Ik sta op de Koninginneweg in Amsterdam, halte Emmastraat. Overal om me heen staan kraakhelder opgelapte huizen uit de tijd rond 1900, toen deze gegoede buurt om het Vondelpark heen werd gelegd. Of toen het Vondelpark ontstond door een stuk stadsbouw over te slaan. Of kun je een park ook als een stuk stadsbouw beschouwen?
Dit is een buurt vol herinneringen. Even verderop ben ik geboren, net als mijn vier jaar jongere zus (nou goed dan, drieëneenhalf, maar dat typt zo lastig). De eerste bijna vijf jaar van mijn leven heb ik in deze buurt doorgebracht. Uit die tijd kan ik me zonder moeite een serie zonnige beelden voor de geest halen.
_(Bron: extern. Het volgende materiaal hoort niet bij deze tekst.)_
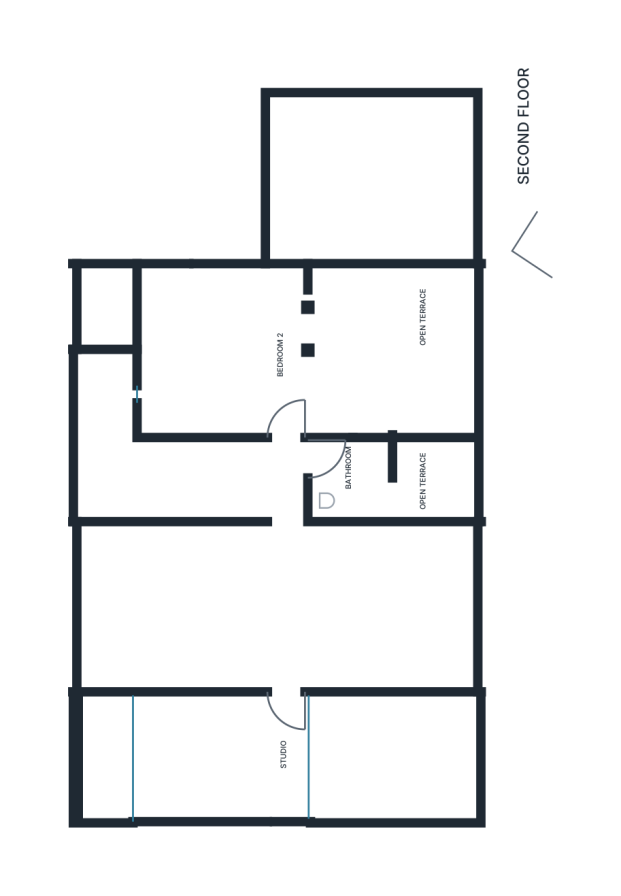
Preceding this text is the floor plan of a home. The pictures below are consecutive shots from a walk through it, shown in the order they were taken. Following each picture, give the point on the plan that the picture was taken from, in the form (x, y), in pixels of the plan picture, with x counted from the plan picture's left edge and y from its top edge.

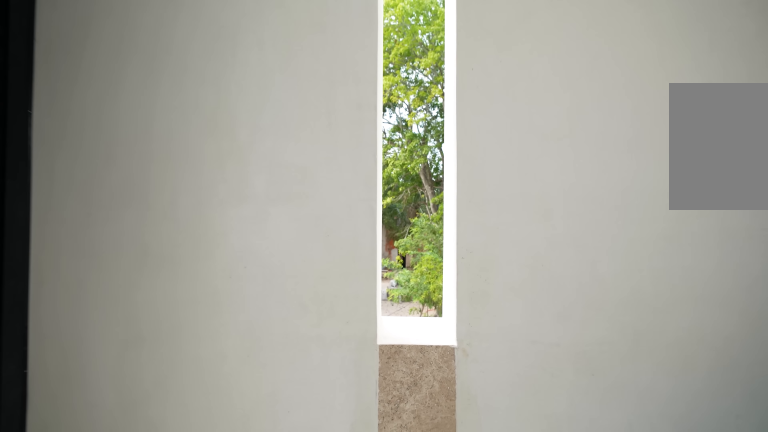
(258, 755)
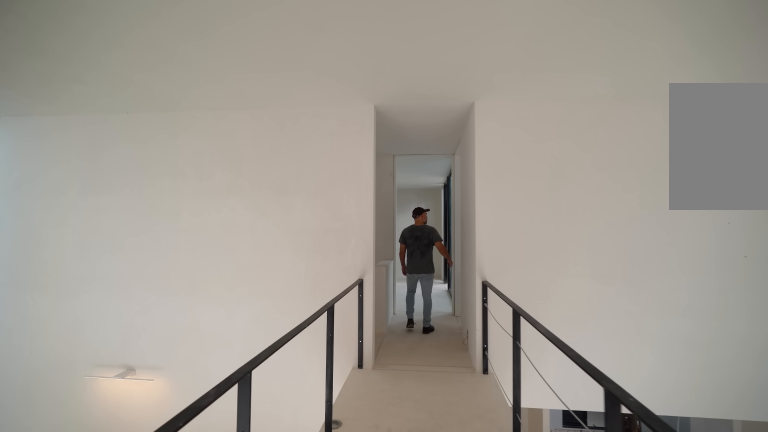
(287, 596)
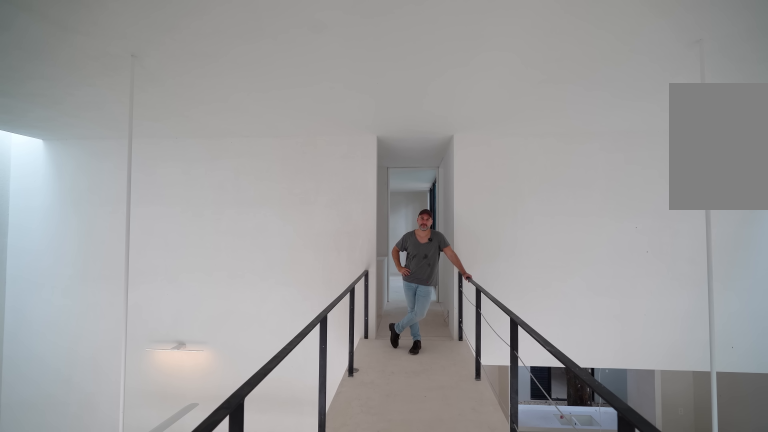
(277, 640)
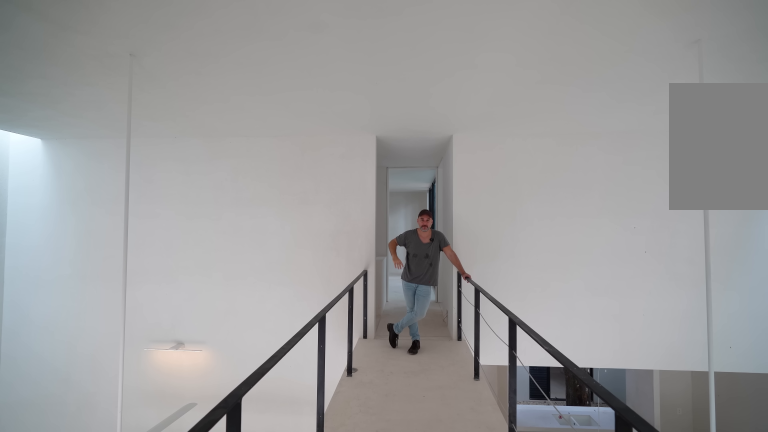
(277, 637)
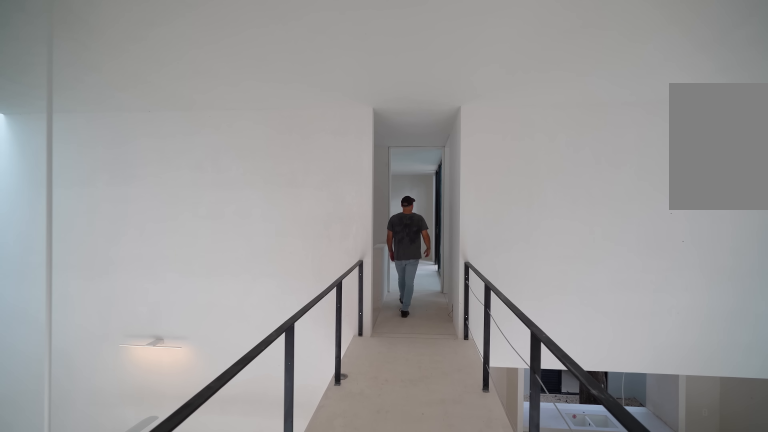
(276, 637)
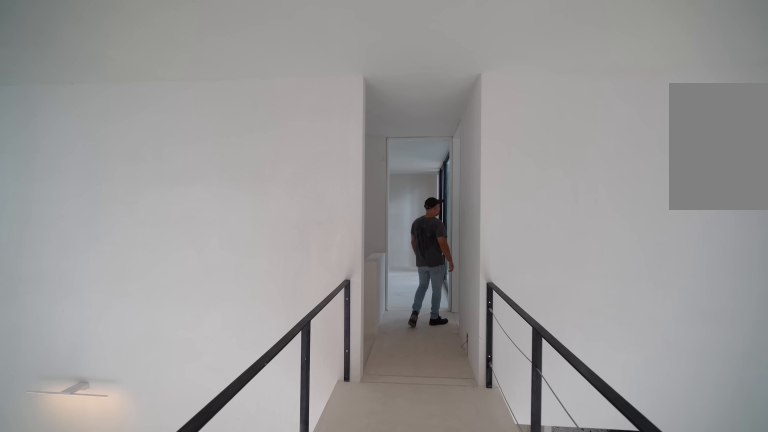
(276, 637)
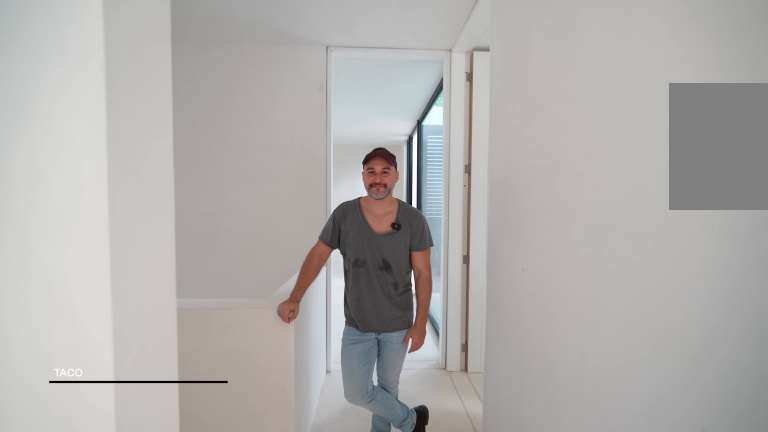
(285, 530)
Zonnig en stoffig. Eindeloze rijen stenen huizen, in een plakkerige middagzon – in herinneringen regent het nooit. Zou dat komen omdat mijn ouders nooit foto’s maakten bij slecht weer? En dat herinneringen dus inderdaad gebaseerd zijn op foto’s, foto’s die ik als jong mannetje talloos vaak gezien heb en waar ik mijn versie van de feiten omheen heb gelegd, als een stuk stadsbouw om een stadspark?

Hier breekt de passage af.